Claire Lunetta ’20, an environmental studies major emphasized the restrictions placed on Cape Town residents. “On Feb. 1, they reduced the amount of water per person, per day, to 13.1 gallons, which is essentially bare minimum for humans,” she said. “[A]fter day zero it is going to be 6.6 gallons a day, per person. Your average American uses about 80 - 100 gallons a day.”

Lunetta also said, “There is something to be said about the difference between Cape Town and our major city, L.A., which has never had enough water,” said Lunetta. “But L.A. has had the infrastructure to bring water, and the financial means to do so.”  L.A., like many cities in California, is under significant water stress.  However, compared to  Cape Town, L.A. has a fairly heterogeneous water profile. According to research published by the Public Policy Institute of California,  the state’s water supply is “variable and diverse.” 

Nevertheless, as climate change and other stressors make their impact, L.A. and other vulnerable areas might need to prepare for increasingly uncertain water sources.  

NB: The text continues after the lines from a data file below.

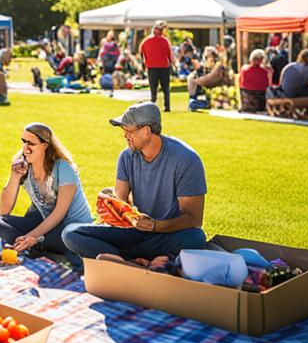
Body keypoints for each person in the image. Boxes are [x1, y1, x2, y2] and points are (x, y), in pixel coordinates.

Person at [62, 103, 207, 262]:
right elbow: (121, 201)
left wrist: (155, 226)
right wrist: (111, 204)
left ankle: (122, 259)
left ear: (146, 131)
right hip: (135, 231)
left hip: (168, 234)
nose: (125, 135)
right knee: (70, 233)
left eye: (129, 130)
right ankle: (134, 262)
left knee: (195, 238)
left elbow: (194, 219)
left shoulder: (186, 160)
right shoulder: (127, 156)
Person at [0, 122, 94, 268]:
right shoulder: (24, 165)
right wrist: (15, 176)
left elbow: (60, 213)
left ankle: (28, 245)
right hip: (44, 223)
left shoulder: (63, 168)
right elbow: (4, 211)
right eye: (23, 141)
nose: (25, 148)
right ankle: (27, 245)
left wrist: (33, 236)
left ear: (45, 146)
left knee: (63, 237)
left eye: (31, 143)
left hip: (71, 228)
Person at [140, 20, 172, 111]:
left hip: (156, 67)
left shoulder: (147, 41)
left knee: (155, 88)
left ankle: (159, 107)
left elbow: (141, 52)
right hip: (159, 66)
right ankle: (165, 107)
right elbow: (169, 54)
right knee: (163, 88)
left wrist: (144, 63)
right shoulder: (164, 40)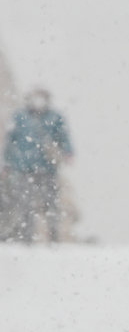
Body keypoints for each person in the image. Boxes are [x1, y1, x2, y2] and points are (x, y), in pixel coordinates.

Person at [3, 88, 73, 242]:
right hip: (23, 169)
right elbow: (9, 141)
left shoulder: (55, 117)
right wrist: (6, 163)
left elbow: (64, 136)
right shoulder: (19, 117)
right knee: (25, 207)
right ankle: (25, 239)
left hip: (47, 169)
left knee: (51, 205)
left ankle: (53, 238)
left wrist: (68, 152)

Some have suggested that extreme scarcity will soon become a new way of life for those living in Cape Town and other drought-prone regions. Professor Kebbede agreed. “South Africa is already experiencing decreasing rainfall,” he said, “and dry spells are likely to get worse as the century advances. South Africa is not the only country that is facing a water deficient future. Over thirty African nations could face extreme water stress before mid-century.”